+++ Listed records +++

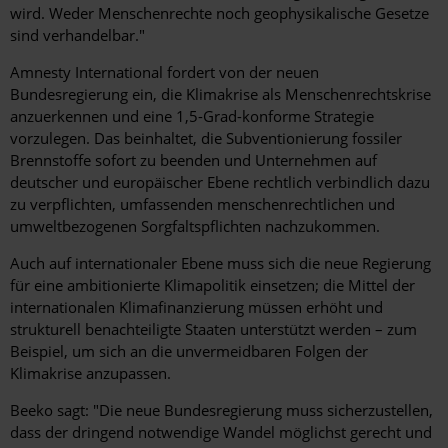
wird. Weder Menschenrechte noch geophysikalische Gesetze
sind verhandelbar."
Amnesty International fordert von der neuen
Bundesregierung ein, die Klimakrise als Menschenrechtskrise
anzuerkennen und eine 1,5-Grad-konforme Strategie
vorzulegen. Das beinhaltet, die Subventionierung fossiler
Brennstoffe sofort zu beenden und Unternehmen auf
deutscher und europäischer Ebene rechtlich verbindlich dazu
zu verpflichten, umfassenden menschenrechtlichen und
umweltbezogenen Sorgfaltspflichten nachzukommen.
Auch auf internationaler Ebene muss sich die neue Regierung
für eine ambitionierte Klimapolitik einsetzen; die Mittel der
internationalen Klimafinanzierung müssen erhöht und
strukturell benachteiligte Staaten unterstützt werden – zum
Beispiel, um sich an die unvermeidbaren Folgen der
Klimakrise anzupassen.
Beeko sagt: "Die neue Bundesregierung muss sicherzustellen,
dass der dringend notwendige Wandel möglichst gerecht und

+++
+++ Listed records +++

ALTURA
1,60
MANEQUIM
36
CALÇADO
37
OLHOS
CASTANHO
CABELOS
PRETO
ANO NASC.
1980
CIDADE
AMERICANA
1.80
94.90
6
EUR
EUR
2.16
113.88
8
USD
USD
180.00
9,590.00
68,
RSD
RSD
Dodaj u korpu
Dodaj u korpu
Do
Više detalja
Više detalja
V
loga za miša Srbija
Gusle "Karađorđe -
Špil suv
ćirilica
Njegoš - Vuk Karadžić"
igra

+++
+++ Listed records +++

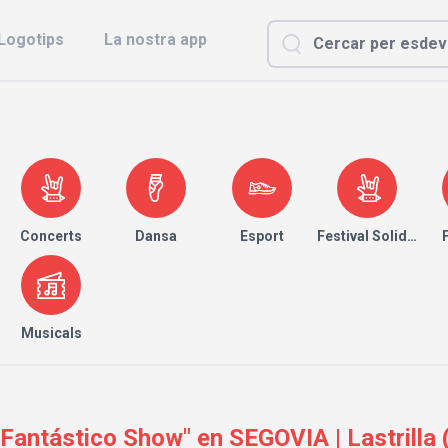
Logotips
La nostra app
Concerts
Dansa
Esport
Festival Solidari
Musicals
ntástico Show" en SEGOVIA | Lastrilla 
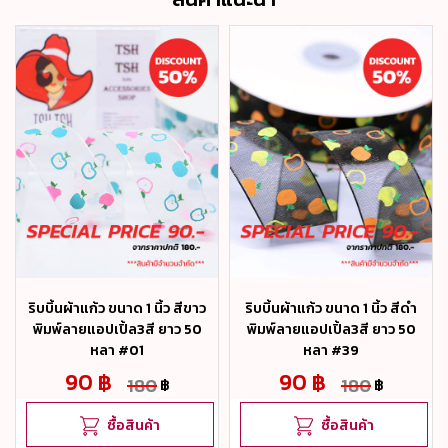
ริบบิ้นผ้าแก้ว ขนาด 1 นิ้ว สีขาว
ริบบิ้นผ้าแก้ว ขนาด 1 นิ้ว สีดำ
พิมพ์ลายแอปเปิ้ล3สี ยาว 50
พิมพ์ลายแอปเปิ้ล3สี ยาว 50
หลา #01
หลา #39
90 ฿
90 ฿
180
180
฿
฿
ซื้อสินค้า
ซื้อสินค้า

+++

What you should do
Rewrite the part of the rows that opens with the line containing "wird. Weder Menschenrechte" and closes with the line containing "Auch auf internationaler", swapping "Unternehmen" for "Konzerne" and leaving everything else unchanged.

Problem solution
wird. Weder Menschenrechte noch geophysikalische Gesetze
sind verhandelbar."
Amnesty International fordert von der neuen
Bundesregierung ein, die Klimakrise als Menschenrechtskrise
anzuerkennen und eine 1,5-Grad-konforme Strategie
vorzulegen. Das beinhaltet, die Subventionierung fossiler
Brennstoffe sofort zu beenden und Konzerne auf
deutscher und europäischer Ebene rechtlich verbindlich dazu
zu verpflichten, umfassenden menschenrechtlichen und
umweltbezogenen Sorgfaltspflichten nachzukommen.
Auch auf internationaler Ebene muss sich die neue Regierung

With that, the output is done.